Now that the queues are created, we can build the Spring Boot application. We start by creating a Spring Boot application, either command-line or web application. Then we need to add some dependencies to make this work with Amazon SQS.

The following shows the additional dependencies in Maven:

    <dependency>
        <groupId>org.springframework</groupId>
        <artifactId>spring-jms</artifactId>
    </dependency>

     <dependency>
        <groupId>com.amazonaws</groupId>
        <artifactId>aws-java-sdk</artifactId>
        <version>1.9.6</version>
    </dependency>

    <dependency>
      <groupId>com.amazonaws</groupId>
      <artifactId>amazon-sqs-java-messaging-lib</artifactId>
      <version>1.0.0</version>
      <type>jar</type>
    </dependency>

This will add the Spring JMS implementation, the AWS SDK for Java and the Amazon SQS Client Libraries for JMS. Next, we will configure Spring Boot with Spring JMS and Amazon SQS by defining a Spring Configuration class using the @Configuration annotation:

@Configuration
@EnableJms
public class JmsConfig {

    SQSConnectionFactory connectionFactory =
            SQSConnectionFactory.builder()
                    .withRegion(Region.getRegion(Regions.US_EAST_1))
                    .withAWSCredentialsProvider(new DefaultAWSCredentialsProviderChain())
                    .build();


    @Bean
    public DefaultJmsListenerContainerFactory jmsListenerContainerFactory() {
        DefaultJmsListenerContainerFactory factory =
                new DefaultJmsListenerContainerFactory();
        factory.setConnectionFactory(this.connectionFactory);
        factory.setDestinationResolver(new DynamicDestinationResolver());
        factory.setConcurrency("3-10");
        factory.setSessionAcknowledgeMode(Session.CLIENT_ACKNOWLEDGE);
        return factory;
    }

    @Bean
    public JmsTemplate defaultJmsTemplate() {
        return new JmsTemplate(this.connectionFactory);
    }

}

Spring Boot will find the configuration class and instantiate the beans defined in the configuration. The @EnableJms annotation will make Spring JMS scan for JMS listeners defined in the source code and use them with the beans in the configuration:

  • The Amazon SQS Client Libraries for JMS provides the SQSConnectionFactory class, which implements the ConnectionFactory interface as defined by the JMS standard, allowing it to be used with standard JMS interfaces and classes to connect to SQS.

    • Using DefaultAWSCredentialsProviderChain will give us multiple options for providing credentials, including using the IAM Role of the EC2 instance.
  • The JMS listener factory will be used when we define the thumbnail service to listen to messages.

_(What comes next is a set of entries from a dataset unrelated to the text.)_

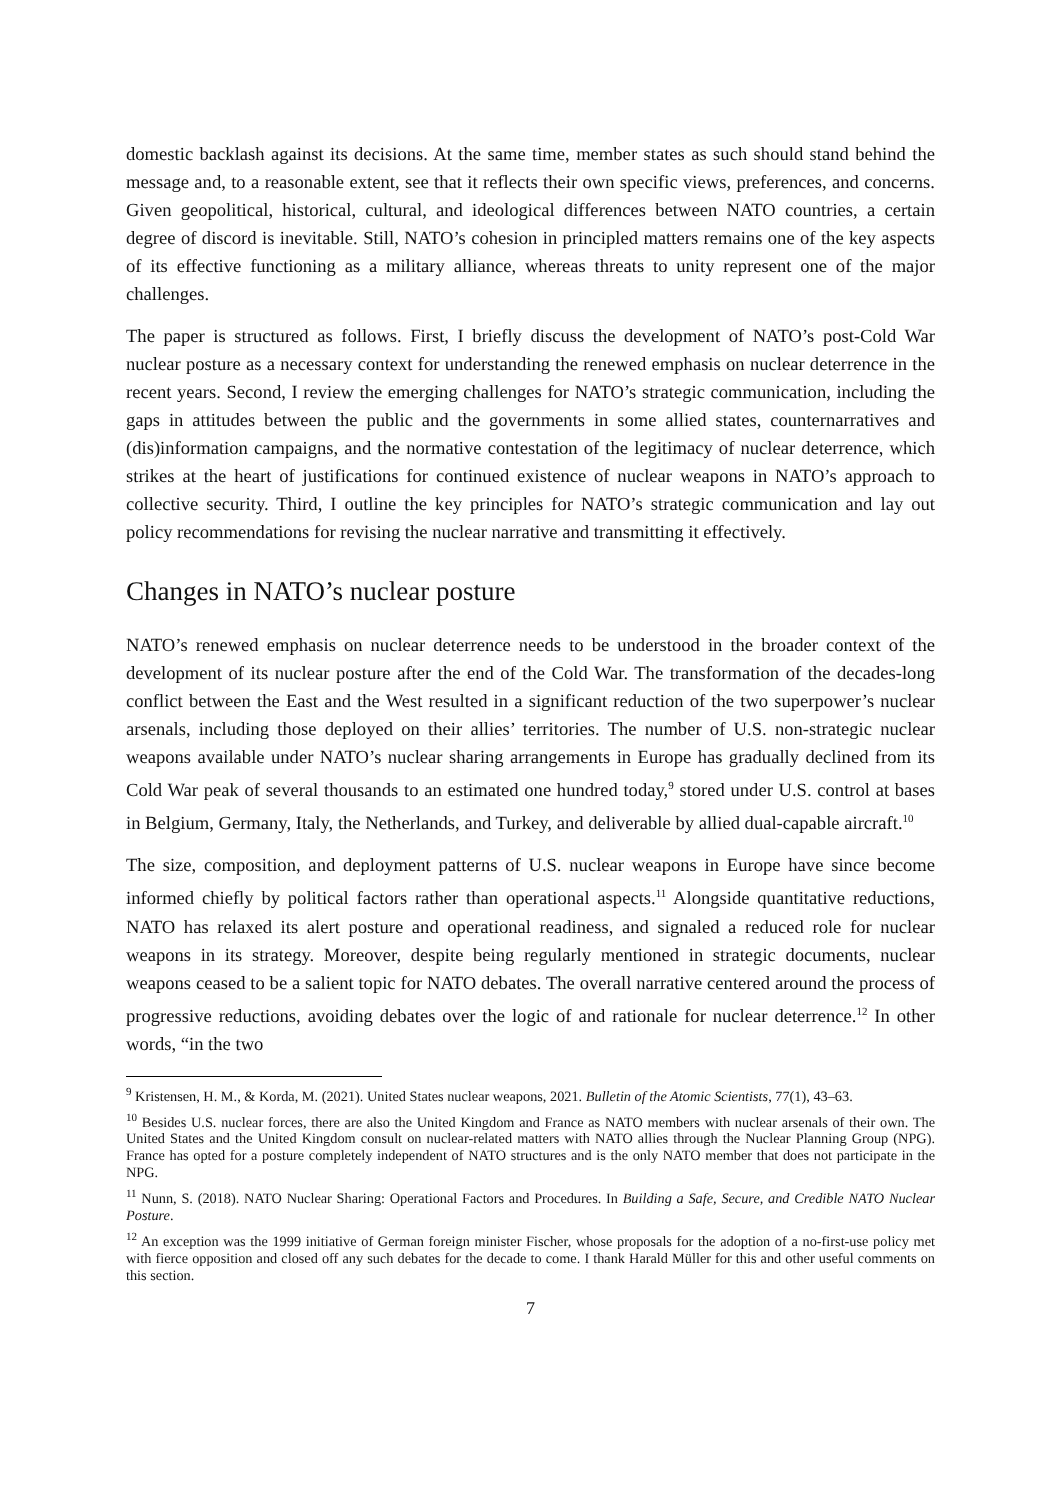domestic backlash against its decisions. At the same time, member states as such should stand behind the message and, to a reasonable extent, see that it reflects their own specific views, preferences, and concerns. Given geopolitical, historical, cultural, and ideological differences between NATO countries, a certain degree of discord is inevitable. Still, NATO’s cohesion in principled matters remains one of the key aspects of its effective functioning as a military alliance, whereas threats to unity represent one of the major challenges.
The paper is structured as follows. First, I briefly discuss the development of NATO’s post-Cold War nuclear posture as a necessary context for understanding the renewed emphasis on nuclear deterrence in the recent years. Second, I review the emerging challenges for NATO’s strategic communication, including the gaps in attitudes between the public and the governments in some allied states, counternarratives and (dis)information campaigns, and the normative contestation of the legitimacy of nuclear deterrence, which strikes at the heart of justifications for continued existence of nuclear weapons in NATO’s approach to collective security. Third, I outline the key principles for NATO’s strategic communication and lay out policy recommendations for revising the nuclear narrative and transmitting it effectively.
Changes in NATO’s nuclear posture
NATO’s renewed emphasis on nuclear deterrence needs to be understood in the broader context of the development of its nuclear posture after the end of the Cold War. The transformation of the decades-long conflict between the East and the West resulted in a significant reduction of the two superpower’s nuclear arsenals, including those deployed on their allies’ territories. The number of U.S. non-strategic nuclear weapons available under NATO’s nuclear sharing arrangements in Europe has gradually declined from its Cold War peak of several thousands to an estimated one hundred today,<sup>9</sup> stored under U.S. control at bases in Belgium, Germany, Italy, the Netherlands, and Turkey, and deliverable by allied dual-capable aircraft.<sup>10</sup>
The size, composition, and deployment patterns of U.S. nuclear weapons in Europe have since become informed chiefly by political factors rather than operational aspects.<sup>11</sup> Alongside quantitative reductions, NATO has relaxed its alert posture and operational readiness, and signaled a reduced role for nuclear weapons in its strategy. Moreover, despite being regularly mentioned in strategic documents, nuclear weapons ceased to be a salient topic for NATO debates. The overall narrative centered around the process of progressive reductions, avoiding debates over the logic of and rationale for nuclear deterrence.<sup>12</sup> In other words, “in the two
<sup>9</sup> Kristensen, H. M., & Korda, M. (2021). United States nuclear weapons, 2021. Bulletin of the Atomic Scientists, 77(1), 43–63.
<sup>10</sup> Besides U.S. nuclear forces, there are also the United Kingdom and France as NATO members with nuclear arsenals of their own. The United States and the United Kingdom consult on nuclear-related matters with NATO allies through the Nuclear Planning Group (NPG). France has opted for a posture completely independent of NATO structures and is the only NATO member that does not participate in the NPG.
<sup>11</sup> Nunn, S. (2018). NATO Nuclear Sharing: Operational Factors and Procedures. In Building a Safe, Secure, and Credible NATO Nuclear Posture.
<sup>12</sup> An exception was the 1999 initiative of German foreign minister Fischer, whose proposals for the adoption of a no-first-use policy met with fierce opposition and closed off any such debates for the decade to come. I thank Harald Müller for this and other useful comments on this section.
7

    • Using the DynamicDestinationResolver will allow us to refer to Amazon SQS queues by their names in later classes.
    • The values we provided to Concurrency show that we will create a minimum of 3 listeners that will scale up to 10 listeners.
    • Session.CLIENT_ACKNOWLEDGE will make Spring acknowledge (delete) the message after our service method is complete. If the method throws an exception, Spring will recover the message (that is, make it visible).
  • The JMS template will be used for sending messages.

Next we will define the service class that will listen to messages from our request queue.

@Service
public class ThumbnailerService {

    private Logger log = Logger.getLogger(ThumbnailerService.class);

    @Autowired
    private ThumbnailCreatorComponent thumbnailCreator;

    @Autowired
    private NotificationComponent notification;

    @JmsListener(destination = "thumbnail_requests")
    public void createThumbnail(String requestJSON) throws JMSException {
        log.info("Received ");
        try {
            ThumbnailRequest request=ThumbnailRequest.fromJSON(requestJSON);
            String thumbnailUrl=
                     thumbnailCreator.createThumbnail(request.getImageUrl());
            notification.thumbnailComplete(new ThumbnailResult(request,thumbnailUrl));
        } catch (IOException ex) {
            log.error("Encountered error while parsing message.",ex);
            throw new JMSException("Encountered error while parsing message.");
        }
    }

}

The @JmsListener annotation marks the createThumbnail method as the target of a JMS message listener. The method definition will be consumed by the processor for the @EnableJms annotation mentioned earlier. The processor will create a JMS message listener container using the container factory bean we defined earlier and the container will start to poll messages from Amazon SQS. As soon as it has received a message, it will invoke the createThumbnail method with the message content.

Here are some things to note:

  • We define the SQS queue to listen to (in this case thumbnail_requests) in the destination parameter.
  • If we throw an exception, the container will put the message back into the queue. In this example, the message will be eventually put onto the DLQ queue after three failed attempts.
  • We have autowired two components to process the image (ThumbnailCreatorComponent) and to send notifications (NotificationComponent) when the image has been processed.

The following shows the implementation of the NotificationComponent that is used to send a SQS message:

@Component
public class NotificationComponent {

    @Autowired
    protected JmsTemplate defaultJmsTemplate;

    public void thumbnailComplete(ThumbnailResult result) throws IOException {
        defaultJmsTemplate.convertAndSend("thumbnail_results", 
                                          result.toJSON());
    }

}

The component uses the JMS template defined in the configuration to send SQS messages. The convertAndSend method takes the name of the SQS queue that we want to send the message to.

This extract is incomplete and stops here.